Anakinra treatment for systemic onset juvenile idiopathic arthritis (SOJIA) – “Six patients had excellent response to anakinra with resolution of both systemic and joint disease. Five patients achieved disease remission with 1 mg/kg anakinra, one patient required 2 mg/kg to achieve disease remission. One patient had continued disease activity despite 2 mg/kg anakinra.”

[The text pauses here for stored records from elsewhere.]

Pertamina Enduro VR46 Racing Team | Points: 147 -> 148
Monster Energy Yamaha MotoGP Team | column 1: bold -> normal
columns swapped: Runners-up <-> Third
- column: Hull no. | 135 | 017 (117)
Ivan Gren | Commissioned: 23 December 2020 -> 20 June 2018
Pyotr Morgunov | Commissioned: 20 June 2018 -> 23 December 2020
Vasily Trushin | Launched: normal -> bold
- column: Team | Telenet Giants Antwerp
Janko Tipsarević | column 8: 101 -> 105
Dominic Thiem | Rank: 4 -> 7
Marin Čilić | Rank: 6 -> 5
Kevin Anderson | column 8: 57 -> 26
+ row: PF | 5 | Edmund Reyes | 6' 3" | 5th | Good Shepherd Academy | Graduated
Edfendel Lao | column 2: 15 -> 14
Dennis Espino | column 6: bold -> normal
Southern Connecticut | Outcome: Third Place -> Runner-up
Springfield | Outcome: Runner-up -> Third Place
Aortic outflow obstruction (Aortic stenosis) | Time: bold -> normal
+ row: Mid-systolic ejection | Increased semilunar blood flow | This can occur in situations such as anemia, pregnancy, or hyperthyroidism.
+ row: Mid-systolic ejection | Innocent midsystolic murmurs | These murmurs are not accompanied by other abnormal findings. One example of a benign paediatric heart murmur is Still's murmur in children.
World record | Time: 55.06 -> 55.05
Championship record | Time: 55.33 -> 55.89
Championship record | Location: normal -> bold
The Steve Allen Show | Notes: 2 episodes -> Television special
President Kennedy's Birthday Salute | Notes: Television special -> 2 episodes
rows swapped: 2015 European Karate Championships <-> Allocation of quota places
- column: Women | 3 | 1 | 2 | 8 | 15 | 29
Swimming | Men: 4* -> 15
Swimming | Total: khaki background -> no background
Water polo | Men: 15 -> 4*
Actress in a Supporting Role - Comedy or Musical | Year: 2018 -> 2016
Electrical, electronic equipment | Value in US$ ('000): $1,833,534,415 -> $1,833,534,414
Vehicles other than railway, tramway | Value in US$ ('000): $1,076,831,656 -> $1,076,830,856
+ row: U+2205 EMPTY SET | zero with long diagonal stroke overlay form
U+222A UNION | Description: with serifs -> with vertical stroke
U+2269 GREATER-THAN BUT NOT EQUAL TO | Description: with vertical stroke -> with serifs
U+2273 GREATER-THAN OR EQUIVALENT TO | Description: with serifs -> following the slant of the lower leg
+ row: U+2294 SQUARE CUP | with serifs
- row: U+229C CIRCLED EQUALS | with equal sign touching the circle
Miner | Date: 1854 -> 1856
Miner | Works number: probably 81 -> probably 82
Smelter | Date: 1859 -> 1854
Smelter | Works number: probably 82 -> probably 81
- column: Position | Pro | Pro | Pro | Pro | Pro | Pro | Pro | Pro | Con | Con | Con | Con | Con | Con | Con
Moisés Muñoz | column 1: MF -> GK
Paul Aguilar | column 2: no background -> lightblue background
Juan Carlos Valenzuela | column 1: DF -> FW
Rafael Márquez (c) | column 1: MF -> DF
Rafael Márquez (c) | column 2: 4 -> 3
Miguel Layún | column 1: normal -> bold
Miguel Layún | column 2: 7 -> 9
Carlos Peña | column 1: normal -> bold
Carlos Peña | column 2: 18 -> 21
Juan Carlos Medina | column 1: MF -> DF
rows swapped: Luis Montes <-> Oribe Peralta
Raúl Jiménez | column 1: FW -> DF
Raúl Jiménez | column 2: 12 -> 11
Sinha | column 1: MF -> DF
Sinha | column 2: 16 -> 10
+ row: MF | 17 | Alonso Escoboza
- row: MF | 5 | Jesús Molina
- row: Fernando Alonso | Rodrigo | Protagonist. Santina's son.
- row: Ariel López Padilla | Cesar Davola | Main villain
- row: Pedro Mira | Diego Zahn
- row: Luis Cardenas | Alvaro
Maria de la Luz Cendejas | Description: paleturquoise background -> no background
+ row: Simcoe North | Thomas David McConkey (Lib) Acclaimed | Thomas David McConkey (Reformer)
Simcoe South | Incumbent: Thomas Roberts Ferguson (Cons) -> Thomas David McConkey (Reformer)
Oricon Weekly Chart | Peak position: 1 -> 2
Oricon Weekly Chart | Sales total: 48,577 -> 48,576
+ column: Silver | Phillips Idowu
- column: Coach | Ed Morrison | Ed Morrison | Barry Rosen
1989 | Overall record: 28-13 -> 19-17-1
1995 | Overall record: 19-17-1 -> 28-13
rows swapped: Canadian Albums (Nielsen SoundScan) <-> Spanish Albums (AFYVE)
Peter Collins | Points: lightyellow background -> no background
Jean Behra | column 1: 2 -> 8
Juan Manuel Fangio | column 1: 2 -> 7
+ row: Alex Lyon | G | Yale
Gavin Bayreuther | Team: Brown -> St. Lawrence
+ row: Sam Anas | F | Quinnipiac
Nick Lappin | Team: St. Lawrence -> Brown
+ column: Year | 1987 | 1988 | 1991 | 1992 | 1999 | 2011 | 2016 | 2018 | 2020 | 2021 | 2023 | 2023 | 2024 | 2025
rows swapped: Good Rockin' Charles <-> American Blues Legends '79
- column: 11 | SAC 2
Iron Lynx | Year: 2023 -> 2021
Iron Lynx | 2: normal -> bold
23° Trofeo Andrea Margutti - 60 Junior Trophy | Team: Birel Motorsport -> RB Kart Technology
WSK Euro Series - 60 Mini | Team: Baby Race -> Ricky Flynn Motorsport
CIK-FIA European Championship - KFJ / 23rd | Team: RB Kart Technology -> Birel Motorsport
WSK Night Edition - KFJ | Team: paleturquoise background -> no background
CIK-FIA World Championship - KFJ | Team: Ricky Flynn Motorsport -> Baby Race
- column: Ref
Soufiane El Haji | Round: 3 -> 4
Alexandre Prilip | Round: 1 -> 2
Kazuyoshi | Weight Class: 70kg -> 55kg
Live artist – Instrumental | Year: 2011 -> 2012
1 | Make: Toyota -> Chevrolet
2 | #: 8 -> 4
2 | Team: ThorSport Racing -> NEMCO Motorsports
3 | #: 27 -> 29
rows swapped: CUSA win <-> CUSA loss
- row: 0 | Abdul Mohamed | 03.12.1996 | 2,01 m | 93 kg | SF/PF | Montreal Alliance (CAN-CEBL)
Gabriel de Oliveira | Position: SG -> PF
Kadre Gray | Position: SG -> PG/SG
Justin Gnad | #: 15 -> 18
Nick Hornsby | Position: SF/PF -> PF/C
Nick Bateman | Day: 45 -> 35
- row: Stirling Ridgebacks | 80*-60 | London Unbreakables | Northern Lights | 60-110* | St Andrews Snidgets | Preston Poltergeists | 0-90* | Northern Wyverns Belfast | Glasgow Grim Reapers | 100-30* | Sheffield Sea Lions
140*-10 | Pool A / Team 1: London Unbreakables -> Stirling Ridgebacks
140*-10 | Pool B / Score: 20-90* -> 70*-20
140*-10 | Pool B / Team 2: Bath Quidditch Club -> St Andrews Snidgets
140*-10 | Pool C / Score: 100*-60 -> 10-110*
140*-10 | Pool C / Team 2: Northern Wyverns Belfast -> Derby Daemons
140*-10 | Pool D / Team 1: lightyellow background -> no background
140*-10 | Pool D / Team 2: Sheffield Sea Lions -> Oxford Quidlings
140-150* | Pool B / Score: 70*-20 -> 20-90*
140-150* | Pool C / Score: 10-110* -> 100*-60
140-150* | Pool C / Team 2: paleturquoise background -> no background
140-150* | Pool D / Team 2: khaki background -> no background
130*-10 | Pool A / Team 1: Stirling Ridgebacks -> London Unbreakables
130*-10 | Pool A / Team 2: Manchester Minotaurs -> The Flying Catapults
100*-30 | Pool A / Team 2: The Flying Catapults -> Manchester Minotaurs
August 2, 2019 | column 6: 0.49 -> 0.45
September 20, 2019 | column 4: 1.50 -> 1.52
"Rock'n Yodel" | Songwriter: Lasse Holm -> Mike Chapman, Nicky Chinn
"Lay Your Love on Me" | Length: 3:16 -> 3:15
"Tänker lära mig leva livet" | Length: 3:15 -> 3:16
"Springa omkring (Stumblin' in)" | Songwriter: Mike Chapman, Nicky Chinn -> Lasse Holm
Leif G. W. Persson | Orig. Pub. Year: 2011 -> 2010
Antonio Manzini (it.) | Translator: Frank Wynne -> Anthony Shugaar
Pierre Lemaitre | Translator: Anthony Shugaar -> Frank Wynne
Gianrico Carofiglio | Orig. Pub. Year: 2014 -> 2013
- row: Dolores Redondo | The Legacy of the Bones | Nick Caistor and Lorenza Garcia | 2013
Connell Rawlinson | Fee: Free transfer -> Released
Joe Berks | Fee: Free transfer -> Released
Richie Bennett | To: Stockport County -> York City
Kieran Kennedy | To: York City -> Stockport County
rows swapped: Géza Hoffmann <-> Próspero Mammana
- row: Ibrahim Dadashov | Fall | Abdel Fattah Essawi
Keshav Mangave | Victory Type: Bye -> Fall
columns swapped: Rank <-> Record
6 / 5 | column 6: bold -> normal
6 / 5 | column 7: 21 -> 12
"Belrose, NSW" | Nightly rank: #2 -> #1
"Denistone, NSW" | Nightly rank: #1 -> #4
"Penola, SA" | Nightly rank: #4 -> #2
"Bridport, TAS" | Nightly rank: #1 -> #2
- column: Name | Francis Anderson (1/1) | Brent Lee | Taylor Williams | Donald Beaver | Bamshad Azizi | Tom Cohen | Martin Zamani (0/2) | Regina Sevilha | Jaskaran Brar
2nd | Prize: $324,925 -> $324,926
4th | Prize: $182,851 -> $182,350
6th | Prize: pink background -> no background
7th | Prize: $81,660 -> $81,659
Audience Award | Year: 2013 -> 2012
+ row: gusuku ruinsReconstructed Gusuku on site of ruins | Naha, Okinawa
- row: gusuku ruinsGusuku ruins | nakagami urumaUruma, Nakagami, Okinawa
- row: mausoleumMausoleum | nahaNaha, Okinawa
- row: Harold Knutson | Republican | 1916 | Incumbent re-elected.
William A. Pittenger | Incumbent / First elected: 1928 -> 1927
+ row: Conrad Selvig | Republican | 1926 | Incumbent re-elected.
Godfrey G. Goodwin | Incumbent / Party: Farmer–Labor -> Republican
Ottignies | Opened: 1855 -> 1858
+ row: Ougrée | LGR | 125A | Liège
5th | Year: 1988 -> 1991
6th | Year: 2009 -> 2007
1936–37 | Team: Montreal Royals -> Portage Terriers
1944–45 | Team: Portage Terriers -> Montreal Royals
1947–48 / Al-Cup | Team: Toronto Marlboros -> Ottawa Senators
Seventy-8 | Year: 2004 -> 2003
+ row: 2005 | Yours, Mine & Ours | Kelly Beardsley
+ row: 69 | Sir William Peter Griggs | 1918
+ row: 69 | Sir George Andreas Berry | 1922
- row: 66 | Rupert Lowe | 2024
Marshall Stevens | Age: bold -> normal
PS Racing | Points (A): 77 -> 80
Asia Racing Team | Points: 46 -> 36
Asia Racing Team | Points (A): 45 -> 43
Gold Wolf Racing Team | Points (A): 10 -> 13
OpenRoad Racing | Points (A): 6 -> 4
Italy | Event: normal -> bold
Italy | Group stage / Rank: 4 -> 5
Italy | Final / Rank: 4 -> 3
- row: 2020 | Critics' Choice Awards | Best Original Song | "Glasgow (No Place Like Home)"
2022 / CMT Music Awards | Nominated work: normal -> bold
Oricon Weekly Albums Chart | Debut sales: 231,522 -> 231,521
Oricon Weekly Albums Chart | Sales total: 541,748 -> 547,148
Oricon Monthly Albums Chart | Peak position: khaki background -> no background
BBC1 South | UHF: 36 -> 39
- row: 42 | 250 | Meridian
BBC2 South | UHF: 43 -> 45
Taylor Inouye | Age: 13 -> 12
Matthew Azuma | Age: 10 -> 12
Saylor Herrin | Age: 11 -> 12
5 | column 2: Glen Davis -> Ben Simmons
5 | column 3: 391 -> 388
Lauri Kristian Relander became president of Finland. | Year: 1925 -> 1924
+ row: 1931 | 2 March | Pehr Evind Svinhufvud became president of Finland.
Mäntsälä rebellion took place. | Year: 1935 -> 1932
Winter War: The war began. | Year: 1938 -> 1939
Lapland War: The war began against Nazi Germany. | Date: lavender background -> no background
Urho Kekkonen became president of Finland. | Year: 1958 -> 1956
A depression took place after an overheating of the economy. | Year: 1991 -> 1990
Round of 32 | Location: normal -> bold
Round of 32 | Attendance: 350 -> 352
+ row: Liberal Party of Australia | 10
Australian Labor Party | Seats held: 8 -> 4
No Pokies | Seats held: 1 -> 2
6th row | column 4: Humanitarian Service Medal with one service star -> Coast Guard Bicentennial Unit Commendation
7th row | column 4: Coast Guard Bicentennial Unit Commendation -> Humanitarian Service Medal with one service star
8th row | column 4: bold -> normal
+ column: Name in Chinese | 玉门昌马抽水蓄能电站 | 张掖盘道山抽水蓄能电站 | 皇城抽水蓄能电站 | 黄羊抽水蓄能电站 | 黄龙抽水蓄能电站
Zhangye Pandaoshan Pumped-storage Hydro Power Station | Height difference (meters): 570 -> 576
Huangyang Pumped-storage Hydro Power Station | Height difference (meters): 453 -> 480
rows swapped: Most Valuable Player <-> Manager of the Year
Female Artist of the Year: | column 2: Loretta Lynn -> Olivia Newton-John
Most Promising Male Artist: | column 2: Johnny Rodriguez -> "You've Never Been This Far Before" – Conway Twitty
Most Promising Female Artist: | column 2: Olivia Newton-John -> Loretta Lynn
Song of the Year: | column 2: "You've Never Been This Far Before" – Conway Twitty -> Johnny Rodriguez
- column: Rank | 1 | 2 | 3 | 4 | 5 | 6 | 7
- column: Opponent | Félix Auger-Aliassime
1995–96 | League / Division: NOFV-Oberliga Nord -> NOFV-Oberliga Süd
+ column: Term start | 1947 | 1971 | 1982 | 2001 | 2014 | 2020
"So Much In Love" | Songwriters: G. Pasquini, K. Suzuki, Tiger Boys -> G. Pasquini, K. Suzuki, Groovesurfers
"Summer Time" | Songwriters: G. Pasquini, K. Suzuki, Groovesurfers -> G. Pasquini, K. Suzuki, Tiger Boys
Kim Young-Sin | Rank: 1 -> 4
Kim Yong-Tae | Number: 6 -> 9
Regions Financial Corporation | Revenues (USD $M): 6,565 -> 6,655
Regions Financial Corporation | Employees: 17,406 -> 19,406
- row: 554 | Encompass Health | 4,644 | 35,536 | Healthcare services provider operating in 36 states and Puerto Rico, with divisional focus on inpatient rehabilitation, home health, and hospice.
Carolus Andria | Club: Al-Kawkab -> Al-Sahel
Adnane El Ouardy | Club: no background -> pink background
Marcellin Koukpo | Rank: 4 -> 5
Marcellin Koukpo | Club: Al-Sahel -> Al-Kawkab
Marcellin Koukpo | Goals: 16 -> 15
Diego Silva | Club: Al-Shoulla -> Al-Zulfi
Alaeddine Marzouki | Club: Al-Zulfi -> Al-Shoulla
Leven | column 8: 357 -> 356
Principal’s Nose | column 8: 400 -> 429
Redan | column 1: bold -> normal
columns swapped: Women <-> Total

Tumor Necrosis Factor Receptor-associated Periodic Syndrome Mimicking Systemic Juvenile Idiopathic Arthritis – A study showing TRAPS and SoJIA have similar symptoms. Genetic testing helps differentiate the two. “We report two cases of tumor necrosis factor receptor-associated periodic syndrome (TRAPS) in patients in whom systemic juvenile idiopathic arthritis (JIA) had initially been diagnosed or suspected. One patient, given a diagnosis of systemic JIA, was a 10-year-old boy who had presented with recurrent episodes of spike-fever, skin rash, arthritis, and myalgia. The other patient was his 7-year-old sister, who presented with similar symptoms and was suspected of having systemic JIA.